I know not everyone is lucky enough to have a sibling, let alone one they feel tightly bonded to. That’s why I am eternally grateful for the relationship I have with my own sister. She’s my baby sister, almost six years younger than me (and in many ways she was my first “baby,” and always will be). There was a lot of turmoil in our childhood growing up, but I think that’s part of the reason we are so close.
Even though we live across the country from one another and don’t have the time to talk nearly as much as we wish we could, whenever we do talk, we only need to say a few words to know exactly what the other is thinking and feeling. And we’d literally do anything for each other.
That why I was so moved by a story I saw the other day, scrolling through Facebook on my phone. It was the story of two sisters, one of whom was facing recurrent miscarriages and infertility, and the beautiful and selfless way the other stepped in to help her.
Melissa Kayser, a 33-year-old from Omaha, Nebraska, had been trying for three years to have a baby. According to Inside Edition, after nine miscarriages, countless infertility treatments, and IVF, Kayser’s doctors suggested that the best route might be to have a surrogate carry her baby for her, using Kayser’s embryos.
And while Kayser desperately wanted to have a baby, the idea of a surrogate made her understandably uncomfortable.
“I was devastated because you think as women we are literally born to do one thing and that’s to reproduce and when you can’t do that one thing you feel like a failure,” Kayser shared with Inside Edition, “I didn’t know if I could emotionally handle another woman being able to carry my child.”
But all that changed when Kayser’s older sister, Lisa Auten, 35, offered to be her surrogate.
As Auten told Inside Edition, she couldn’t stand the fact that her sister was suffering from recurrent losses. “She hurt so badly and she just wanted a child so bad,” Auten shared. “If I could help give her a family, then I was going to do it.”
This amazing offer of sisterly love was life-changing for Kayser, and more than she could have ever dreamed of or asked for. “It was like a huge weight was lifted off my shoulders,” Kayser tells Babble. “I finally had hope again.”
Doctors recommended implanting two embryos into Auten, but didn’t expect both of them to take because one was of poorer quality.
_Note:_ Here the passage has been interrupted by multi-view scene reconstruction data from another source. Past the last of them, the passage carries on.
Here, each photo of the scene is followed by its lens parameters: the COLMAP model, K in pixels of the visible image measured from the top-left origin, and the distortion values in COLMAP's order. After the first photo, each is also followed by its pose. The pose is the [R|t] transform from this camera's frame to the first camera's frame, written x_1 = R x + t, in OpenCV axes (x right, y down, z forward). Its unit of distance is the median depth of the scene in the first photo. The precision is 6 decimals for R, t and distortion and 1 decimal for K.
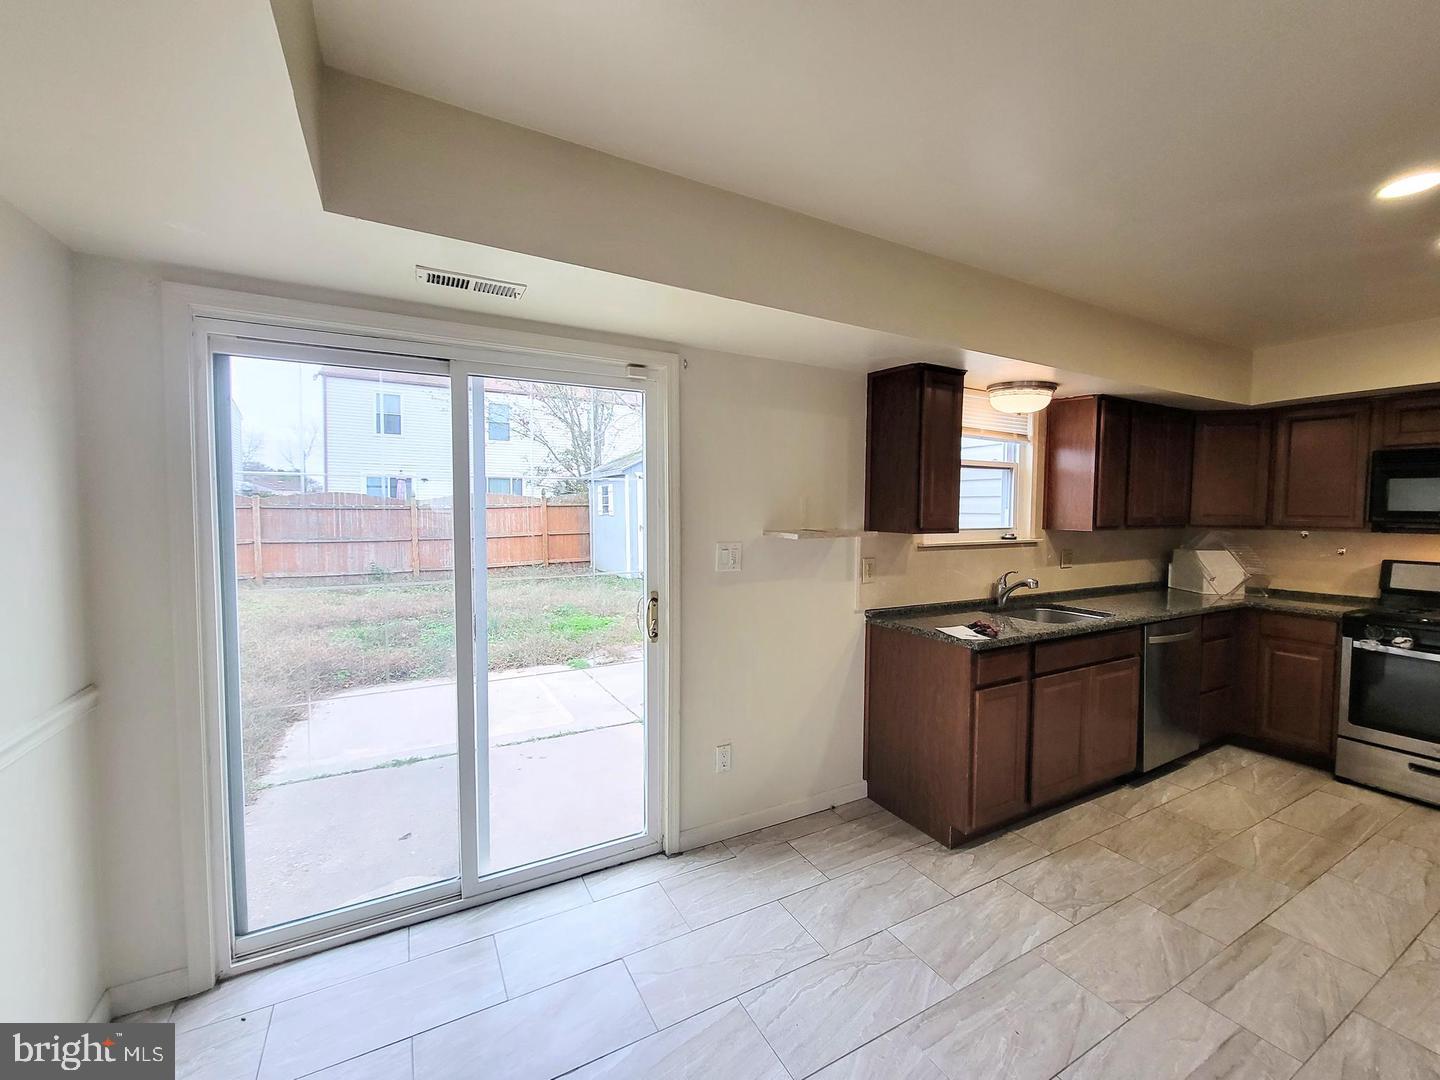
lens RADIAL K [[587.2, 0, 723.4], [0, 587.2, 534.2], [0, 0, 1]] dist [-0.002909, -0.000836]
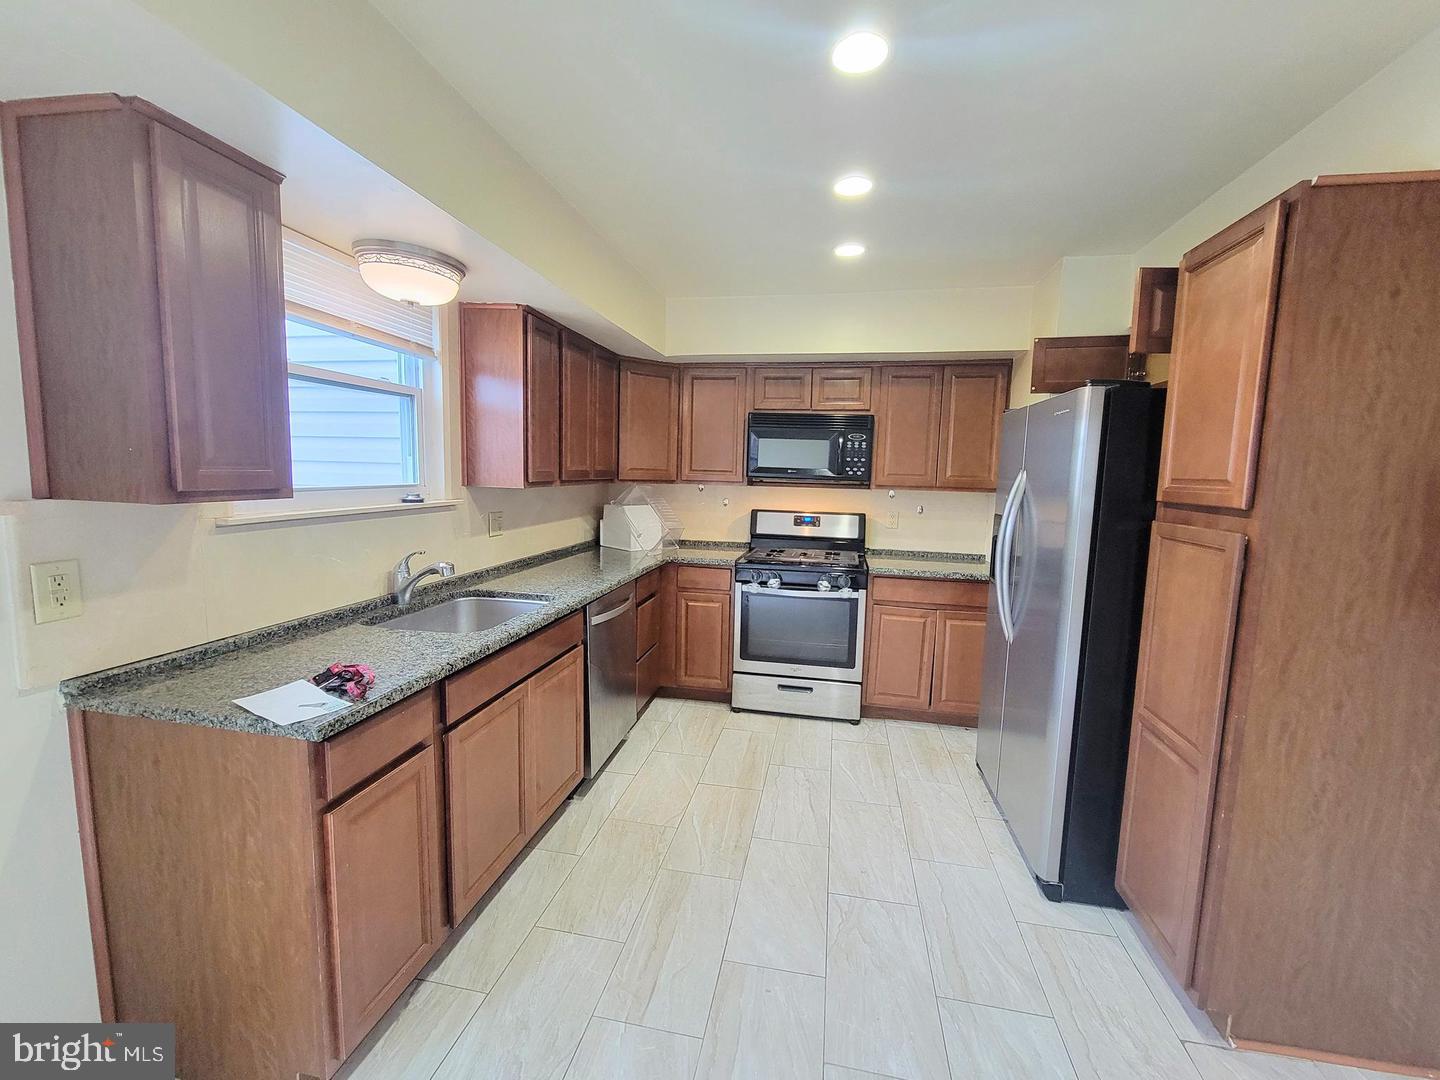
lens RADIAL K [[587.2, 0, 725.0], [0, 587.2, 534.3], [0, 0, 1]] dist [-0.002909, -0.000836]
pose [[0.635065, -0.074861, 0.768823, 0.211915], [0.011822, 0.996118, 0.087227, -0.009767], [-0.772368, -0.046306, 0.633485, 0.324193]]
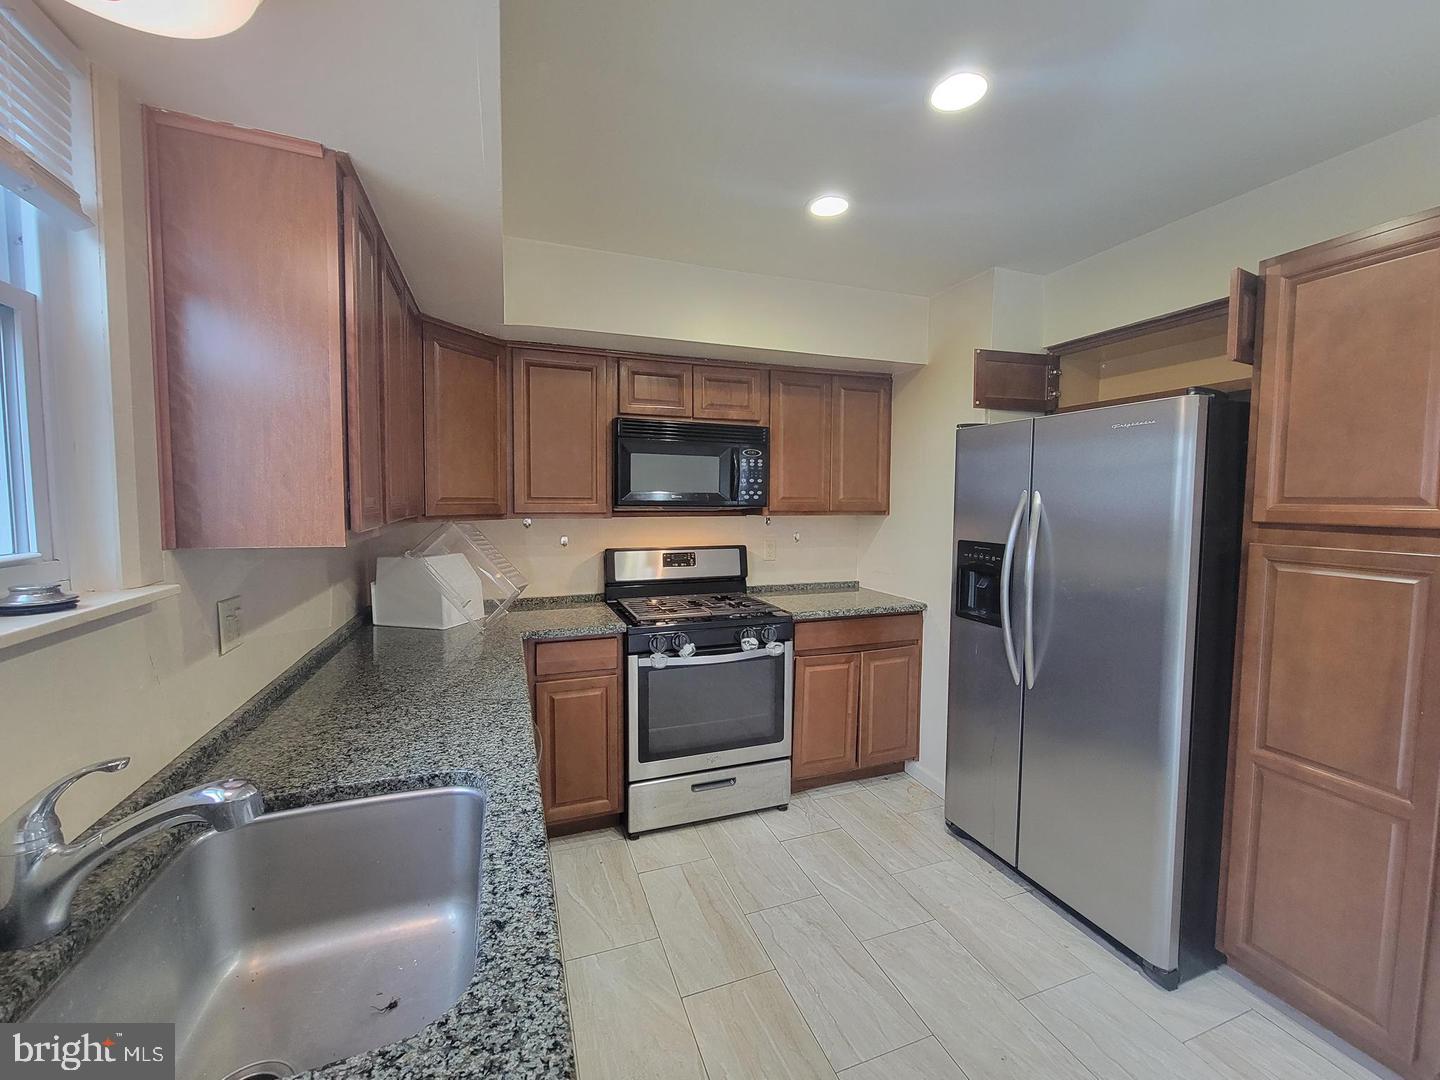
lens RADIAL K [[587.2, 0, 723.2], [0, 587.2, 533.0], [0, 0, 1]] dist [-0.002909, -0.000836]
pose [[0.143632, -0.065924, 0.987433, 0.326674], [0.038006, 0.997410, 0.061062, -0.027335], [-0.988901, 0.028758, 0.145766, 0.755662]]
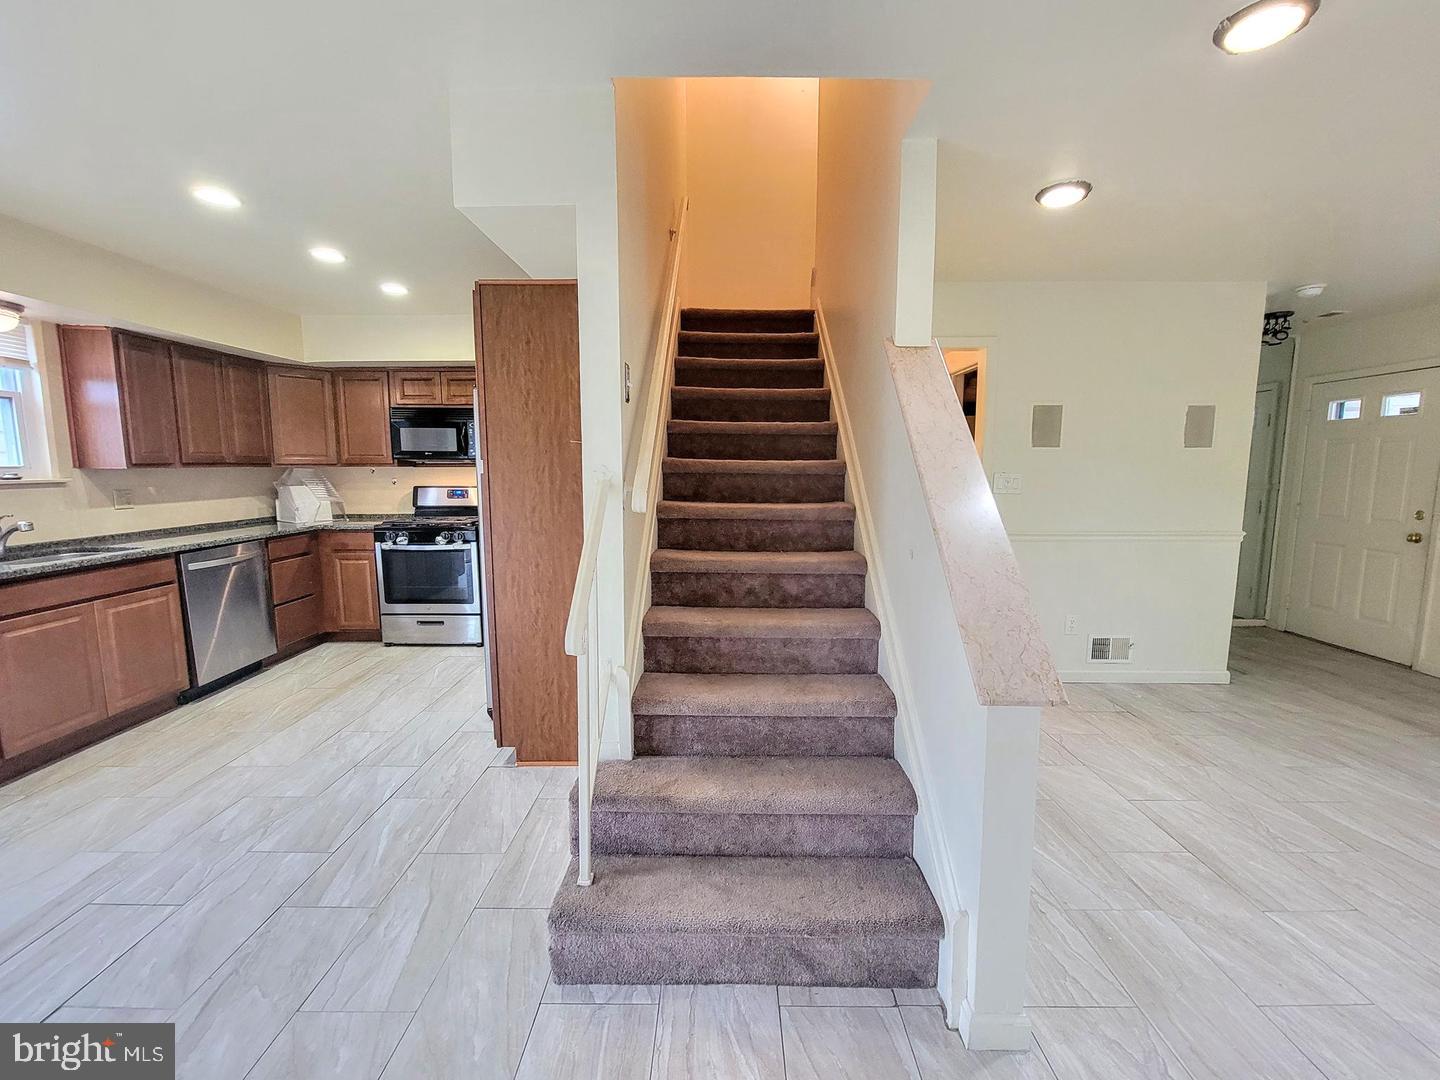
lens RADIAL K [[587.2, 0, 717.3], [0, 587.2, 533.4], [0, 0, 1]] dist [-0.002909, -0.000836]
pose [[0.485226, -0.108513, 0.867630, 0.254653], [0.041101, 0.994003, 0.101333, 0.046763], [-0.873422, -0.013509, 0.486776, -0.366597]]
Much to everyone’s surprise, both embryos did take — and after an easy and uneventful pregnancy, Auten gave birth to Kayser’s twin daughters in April.
The babies, Tierney and Ashlynn, are currently 6 weeks old (and absolutely adorable!). Kayser told Inside Edition that she was able to feel bonded with her daughters throughout the pregnancy, accompanying her sister to the ultrasounds, and taking every opportunity to feel her little sweethearts move around and kick.
Although the babies are biologically Kayser’s, there is some red tape going on in terms of making everything official. Auten was automatically listed on the birth certificate when the girls were born, and they are still in the process of filing adoption papers. They expect Kayser to officially adopt the babies when they are 6 months old.
Although Auten told Inside Edition that she doesn’t plan on having babies of her own, she will be a highly appreciated aunt, for sure. Kayser shares with Babble that she has already started a scrapbook for the girls, to chronicle their unique birth journey.
“We want our girls to know that their aunt did such an amazing thing for us,” says Kayser. “We want them to know that Mommy’s belly was broken so Aunt Lisa used her belly to carry them.”
How incredibly sweet is that? (Excuse me while I wipe a big fat tear out of my eye.)
As for any mamas out there who are struggling with infertility, Kayser wants them to take her unconventional story to heart, and to keep up the faith. “Please know that you are never alone,” she tells Babble, “And as hard as this journey can be, never give up hope.”